** Data to examine follows **

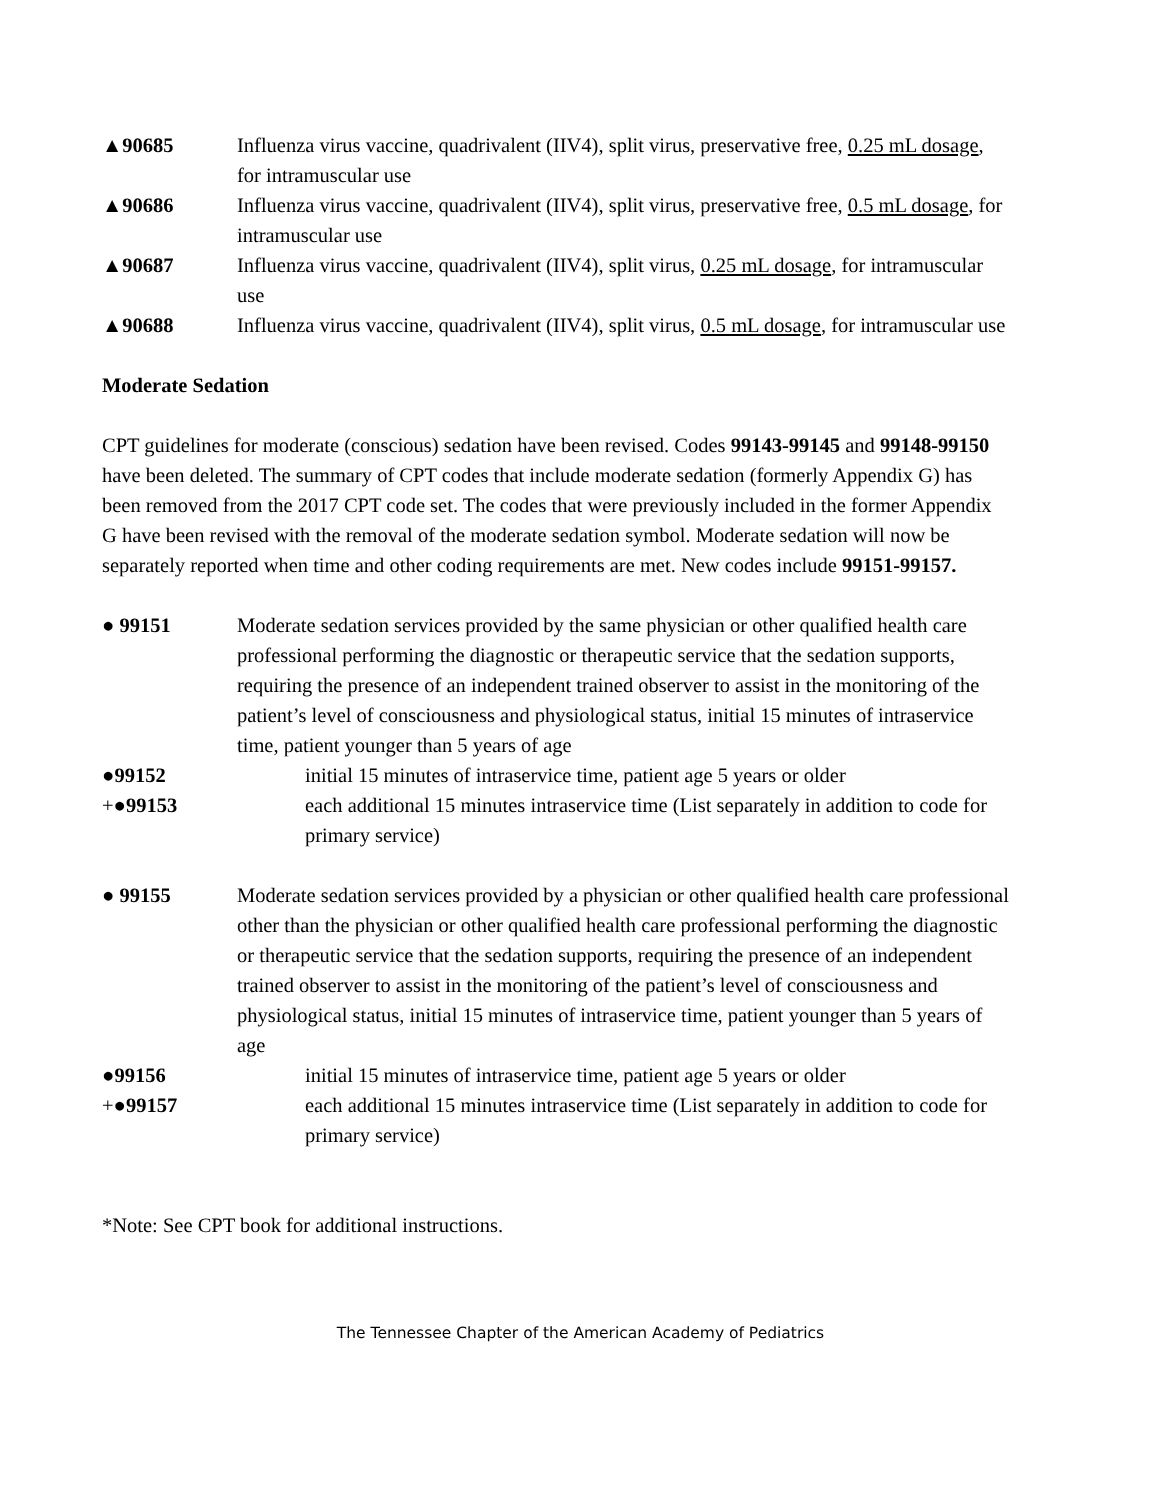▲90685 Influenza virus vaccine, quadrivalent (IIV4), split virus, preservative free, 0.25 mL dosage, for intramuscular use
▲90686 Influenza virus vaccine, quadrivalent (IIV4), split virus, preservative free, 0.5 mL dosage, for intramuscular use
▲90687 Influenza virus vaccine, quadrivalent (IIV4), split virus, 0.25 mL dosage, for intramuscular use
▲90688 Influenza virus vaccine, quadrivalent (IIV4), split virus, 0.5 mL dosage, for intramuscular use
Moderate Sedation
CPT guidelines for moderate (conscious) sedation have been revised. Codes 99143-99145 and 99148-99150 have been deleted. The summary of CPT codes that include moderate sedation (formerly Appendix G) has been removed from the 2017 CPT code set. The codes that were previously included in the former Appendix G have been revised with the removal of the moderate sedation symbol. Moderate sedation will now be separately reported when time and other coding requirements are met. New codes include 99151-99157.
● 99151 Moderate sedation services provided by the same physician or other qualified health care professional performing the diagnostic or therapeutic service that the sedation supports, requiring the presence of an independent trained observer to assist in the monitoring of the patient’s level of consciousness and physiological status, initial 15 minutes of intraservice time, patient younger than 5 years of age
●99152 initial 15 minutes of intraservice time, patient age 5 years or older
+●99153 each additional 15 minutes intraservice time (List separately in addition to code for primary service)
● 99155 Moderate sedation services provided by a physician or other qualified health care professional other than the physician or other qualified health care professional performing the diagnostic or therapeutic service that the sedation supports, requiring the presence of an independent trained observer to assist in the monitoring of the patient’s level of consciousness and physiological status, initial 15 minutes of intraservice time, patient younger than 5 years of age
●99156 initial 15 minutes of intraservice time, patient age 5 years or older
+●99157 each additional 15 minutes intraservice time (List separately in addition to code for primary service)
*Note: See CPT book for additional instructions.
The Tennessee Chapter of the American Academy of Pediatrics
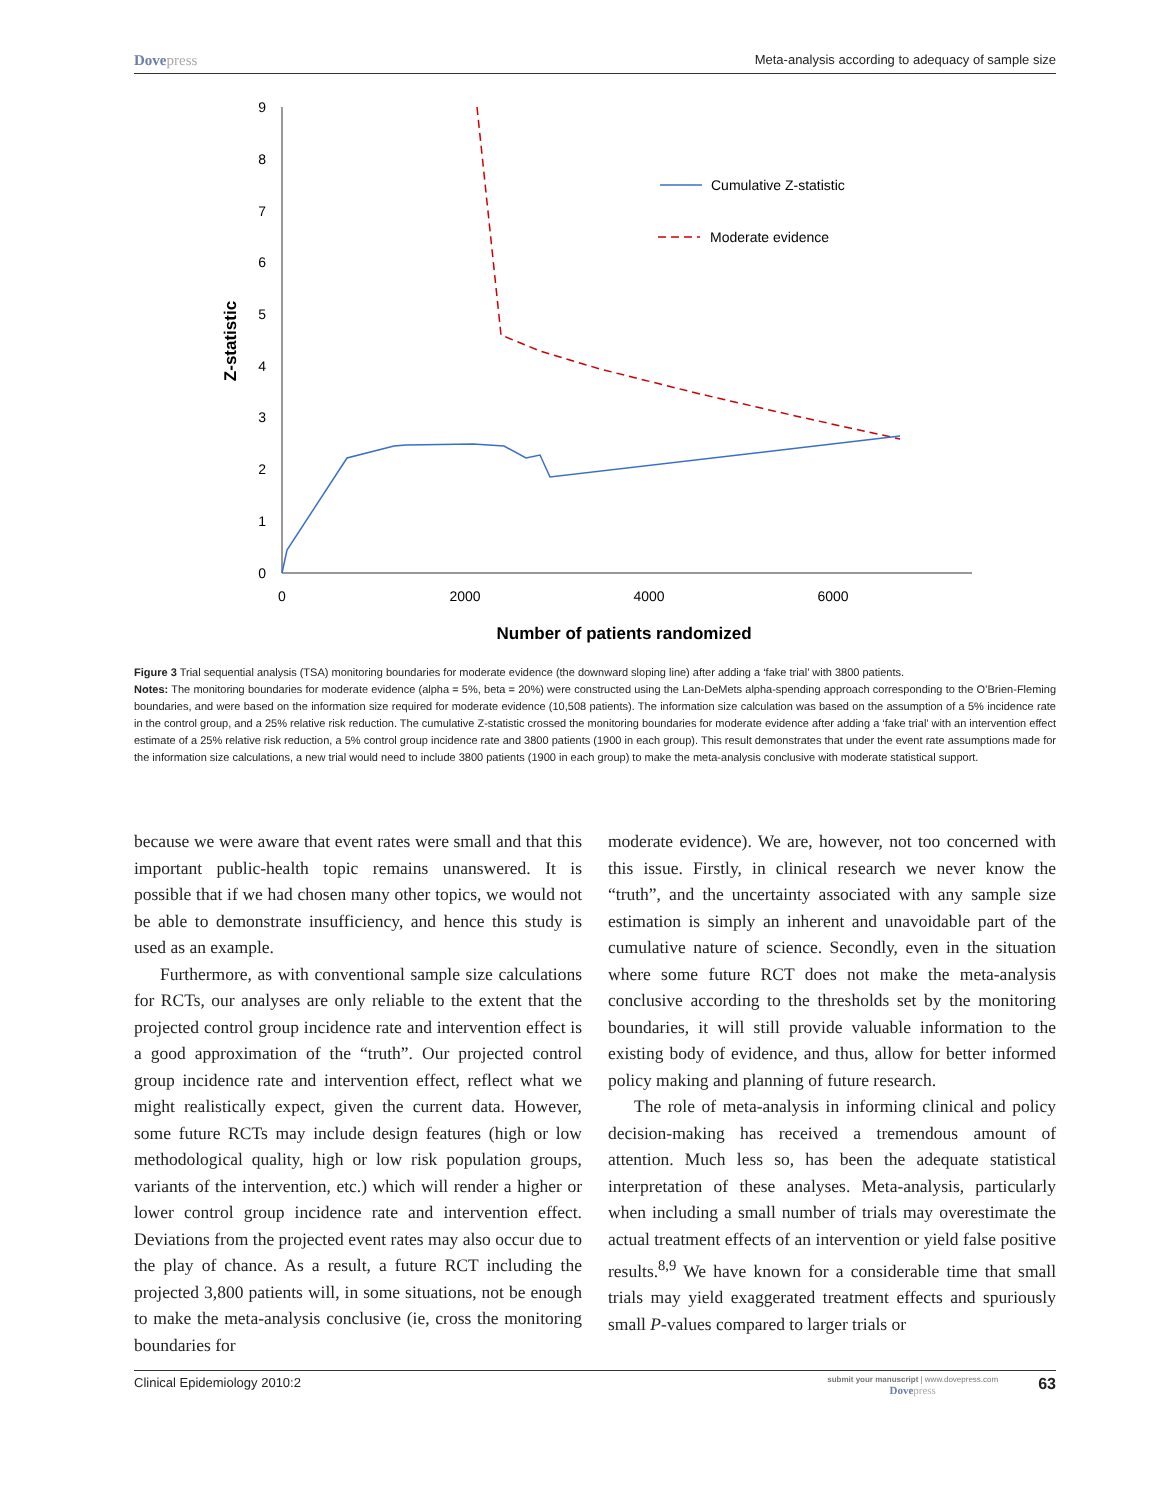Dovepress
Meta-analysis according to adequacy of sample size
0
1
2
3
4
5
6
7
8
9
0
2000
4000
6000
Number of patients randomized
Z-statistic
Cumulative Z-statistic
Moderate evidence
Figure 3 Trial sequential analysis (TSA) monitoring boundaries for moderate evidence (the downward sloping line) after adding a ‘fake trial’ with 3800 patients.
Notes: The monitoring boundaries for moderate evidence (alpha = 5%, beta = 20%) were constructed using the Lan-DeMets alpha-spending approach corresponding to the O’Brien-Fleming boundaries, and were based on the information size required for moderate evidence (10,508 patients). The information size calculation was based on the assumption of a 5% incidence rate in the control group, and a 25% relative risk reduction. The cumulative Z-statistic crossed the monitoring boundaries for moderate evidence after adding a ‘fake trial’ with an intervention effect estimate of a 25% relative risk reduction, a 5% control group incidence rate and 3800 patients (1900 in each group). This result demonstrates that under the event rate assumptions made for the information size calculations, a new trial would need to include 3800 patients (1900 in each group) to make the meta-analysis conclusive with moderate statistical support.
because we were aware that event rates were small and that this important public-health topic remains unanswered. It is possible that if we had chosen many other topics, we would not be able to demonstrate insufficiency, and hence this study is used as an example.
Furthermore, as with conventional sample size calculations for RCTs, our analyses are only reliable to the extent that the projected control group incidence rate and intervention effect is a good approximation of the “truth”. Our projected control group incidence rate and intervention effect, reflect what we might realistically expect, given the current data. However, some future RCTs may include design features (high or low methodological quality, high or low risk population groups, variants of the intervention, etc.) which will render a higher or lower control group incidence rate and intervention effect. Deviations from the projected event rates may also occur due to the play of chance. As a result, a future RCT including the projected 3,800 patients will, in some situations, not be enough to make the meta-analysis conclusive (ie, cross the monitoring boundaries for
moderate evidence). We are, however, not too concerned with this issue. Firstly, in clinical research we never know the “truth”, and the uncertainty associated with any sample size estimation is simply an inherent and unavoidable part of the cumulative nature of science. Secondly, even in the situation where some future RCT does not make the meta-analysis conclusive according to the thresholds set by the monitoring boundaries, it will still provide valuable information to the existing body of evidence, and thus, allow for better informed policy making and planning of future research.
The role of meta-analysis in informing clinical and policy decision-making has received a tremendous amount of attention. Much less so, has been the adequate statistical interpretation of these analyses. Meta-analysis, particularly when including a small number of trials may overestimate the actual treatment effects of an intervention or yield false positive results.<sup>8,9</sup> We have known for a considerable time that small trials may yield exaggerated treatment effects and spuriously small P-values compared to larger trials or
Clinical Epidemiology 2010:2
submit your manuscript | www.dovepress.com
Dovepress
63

** End of Data to examine **

* [About this exercise]
Word for word, give the entries above again, with no images included.

* [Written answer]
▲90685 Influenza virus vaccine, quadrivalent (IIV4), split virus, preservative free, 0.25 mL dosage, for intramuscular use
▲90686 Influenza virus vaccine, quadrivalent (IIV4), split virus, preservative free, 0.5 mL dosage, for intramuscular use
▲90687 Influenza virus vaccine, quadrivalent (IIV4), split virus, 0.25 mL dosage, for intramuscular use
▲90688 Influenza virus vaccine, quadrivalent (IIV4), split virus, 0.5 mL dosage, for intramuscular use
Moderate Sedation
CPT guidelines for moderate (conscious) sedation have been revised. Codes 99143-99145 and 99148-99150 have been deleted. The summary of CPT codes that include moderate sedation (formerly Appendix G) has been removed from the 2017 CPT code set. The codes that were previously included in the former Appendix G have been revised with the removal of the moderate sedation symbol. Moderate sedation will now be separately reported when time and other coding requirements are met. New codes include 99151-99157.
● 99151 Moderate sedation services provided by the same physician or other qualified health care professional performing the diagnostic or therapeutic service that the sedation supports, requiring the presence of an independent trained observer to assist in the monitoring of the patient’s level of consciousness and physiological status, initial 15 minutes of intraservice time, patient younger than 5 years of age
●99152 initial 15 minutes of intraservice time, patient age 5 years or older
+●99153 each additional 15 minutes intraservice time (List separately in addition to code for primary service)
● 99155 Moderate sedation services provided by a physician or other qualified health care professional other than the physician or other qualified health care professional performing the diagnostic or therapeutic service that the sedation supports, requiring the presence of an independent trained observer to assist in the monitoring of the patient’s level of consciousness and physiological status, initial 15 minutes of intraservice time, patient younger than 5 years of age
●99156 initial 15 minutes of intraservice time, patient age 5 years or older
+●99157 each additional 15 minutes intraservice time (List separately in addition to code for primary service)
*Note: See CPT book for additional instructions.
The Tennessee Chapter of the American Academy of Pediatrics
Dovepress
Meta-analysis according to adequacy of sample size
0
1
2
3
4
5
6
7
8
9
0
2000
4000
6000
Number of patients randomized
Z-statistic
Cumulative Z-statistic
Moderate evidence
Figure 3 Trial sequential analysis (TSA) monitoring boundaries for moderate evidence (the downward sloping line) after adding a ‘fake trial’ with 3800 patients.
Notes: The monitoring boundaries for moderate evidence (alpha = 5%, beta = 20%) were constructed using the Lan-DeMets alpha-spending approach corresponding to the O’Brien-Fleming boundaries, and were based on the information size required for moderate evidence (10,508 patients). The information size calculation was based on the assumption of a 5% incidence rate in the control group, and a 25% relative risk reduction. The cumulative Z-statistic crossed the monitoring boundaries for moderate evidence after adding a ‘fake trial’ with an intervention effect estimate of a 25% relative risk reduction, a 5% control group incidence rate and 3800 patients (1900 in each group). This result demonstrates that under the event rate assumptions made for the information size calculations, a new trial would need to include 3800 patients (1900 in each group) to make the meta-analysis conclusive with moderate statistical support.
because we were aware that event rates were small and that this important public-health topic remains unanswered. It is possible that if we had chosen many other topics, we would not be able to demonstrate insufficiency, and hence this study is used as an example.
Furthermore, as with conventional sample size calculations for RCTs, our analyses are only reliable to the extent that the projected control group incidence rate and intervention effect is a good approximation of the “truth”. Our projected control group incidence rate and intervention effect, reflect what we might realistically expect, given the current data. However, some future RCTs may include design features (high or low methodological quality, high or low risk population groups, variants of the intervention, etc.) which will render a higher or lower control group incidence rate and intervention effect. Deviations from the projected event rates may also occur due to the play of chance. As a result, a future RCT including the projected 3,800 patients will, in some situations, not be enough to make the meta-analysis conclusive (ie, cross the monitoring boundaries for
moderate evidence). We are, however, not too concerned with this issue. Firstly, in clinical research we never know the “truth”, and the uncertainty associated with any sample size estimation is simply an inherent and unavoidable part of the cumulative nature of science. Secondly, even in the situation where some future RCT does not make the meta-analysis conclusive according to the thresholds set by the monitoring boundaries, it will still provide valuable information to the existing body of evidence, and thus, allow for better informed policy making and planning of future research.
The role of meta-analysis in informing clinical and policy decision-making has received a tremendous amount of attention. Much less so, has been the adequate statistical interpretation of these analyses. Meta-analysis, particularly when including a small number of trials may overestimate the actual treatment effects of an intervention or yield false positive results.<sup>8,9</sup> We have known for a considerable time that small trials may yield exaggerated treatment effects and spuriously small P-values compared to larger trials or
Clinical Epidemiology 2010:2
submit your manuscript | www.dovepress.com
Dovepress
63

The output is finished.